TRY IT:
Among the entries below, how many lines include the word "hand"? Reply with only the number.

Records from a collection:
▶

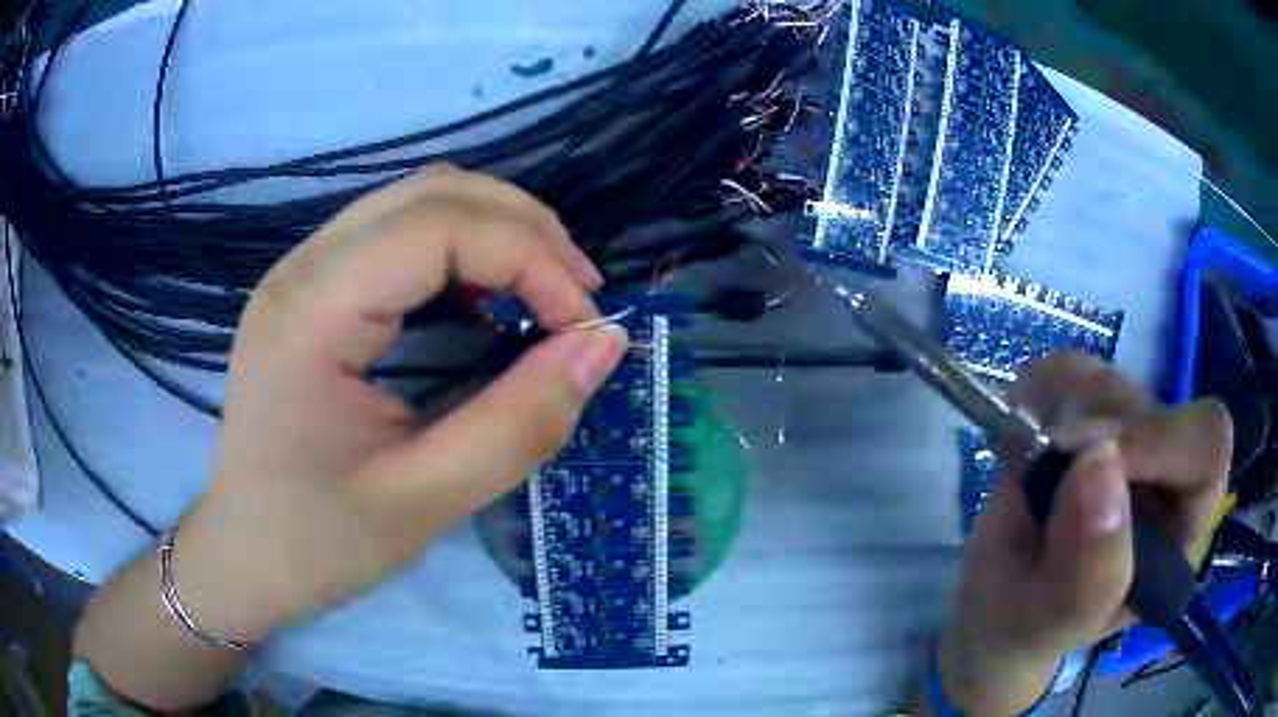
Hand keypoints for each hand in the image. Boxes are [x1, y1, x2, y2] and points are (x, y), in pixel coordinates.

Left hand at [173, 167, 628, 642]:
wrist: (243, 554)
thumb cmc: (317, 543)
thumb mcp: (425, 503)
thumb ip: (519, 424)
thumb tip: (603, 344)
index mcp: (311, 314)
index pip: (437, 227)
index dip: (530, 258)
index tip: (584, 326)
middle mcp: (302, 267)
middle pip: (432, 193)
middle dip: (524, 232)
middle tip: (578, 300)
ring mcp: (302, 270)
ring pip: (418, 200)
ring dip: (496, 232)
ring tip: (546, 293)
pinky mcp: (313, 289)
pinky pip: (399, 233)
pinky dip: (462, 251)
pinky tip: (487, 300)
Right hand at [937, 353, 1231, 714]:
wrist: (995, 610)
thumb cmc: (1026, 631)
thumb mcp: (1051, 626)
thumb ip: (1087, 574)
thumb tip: (1098, 460)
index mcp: (1179, 530)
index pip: (1207, 450)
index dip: (1162, 440)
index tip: (1092, 462)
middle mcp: (1166, 475)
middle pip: (1161, 404)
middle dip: (1100, 427)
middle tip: (1047, 463)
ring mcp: (1127, 436)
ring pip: (1115, 380)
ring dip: (1061, 412)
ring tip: (1029, 468)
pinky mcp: (1088, 411)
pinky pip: (1070, 369)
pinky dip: (1038, 391)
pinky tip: (1022, 436)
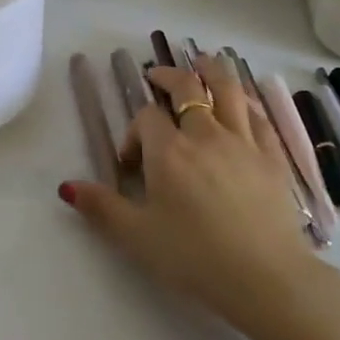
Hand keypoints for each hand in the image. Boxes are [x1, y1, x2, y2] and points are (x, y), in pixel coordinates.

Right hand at [59, 53, 321, 329]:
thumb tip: (67, 186)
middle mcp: (205, 134)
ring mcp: (243, 142)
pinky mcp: (272, 157)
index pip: (146, 118)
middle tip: (158, 75)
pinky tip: (243, 104)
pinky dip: (246, 103)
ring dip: (211, 70)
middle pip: (187, 88)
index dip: (134, 132)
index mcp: (169, 151)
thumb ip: (102, 208)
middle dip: (169, 77)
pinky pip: (259, 117)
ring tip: (202, 61)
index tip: (131, 163)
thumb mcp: (138, 237)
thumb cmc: (195, 258)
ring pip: (227, 90)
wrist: (266, 278)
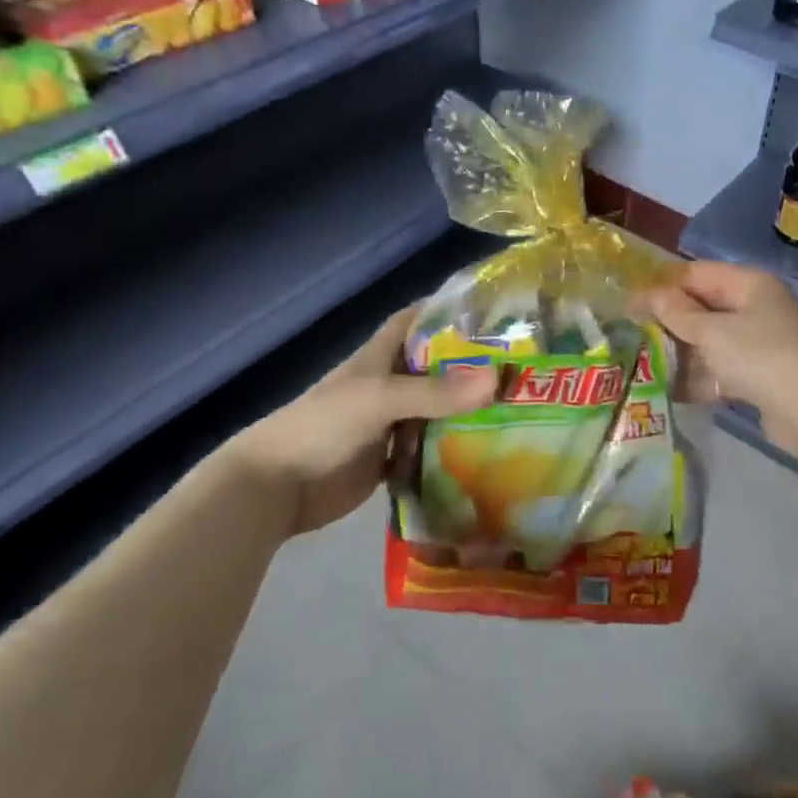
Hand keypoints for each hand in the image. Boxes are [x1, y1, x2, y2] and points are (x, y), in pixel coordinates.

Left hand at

◀

RESULT FOR THIS TASK:
7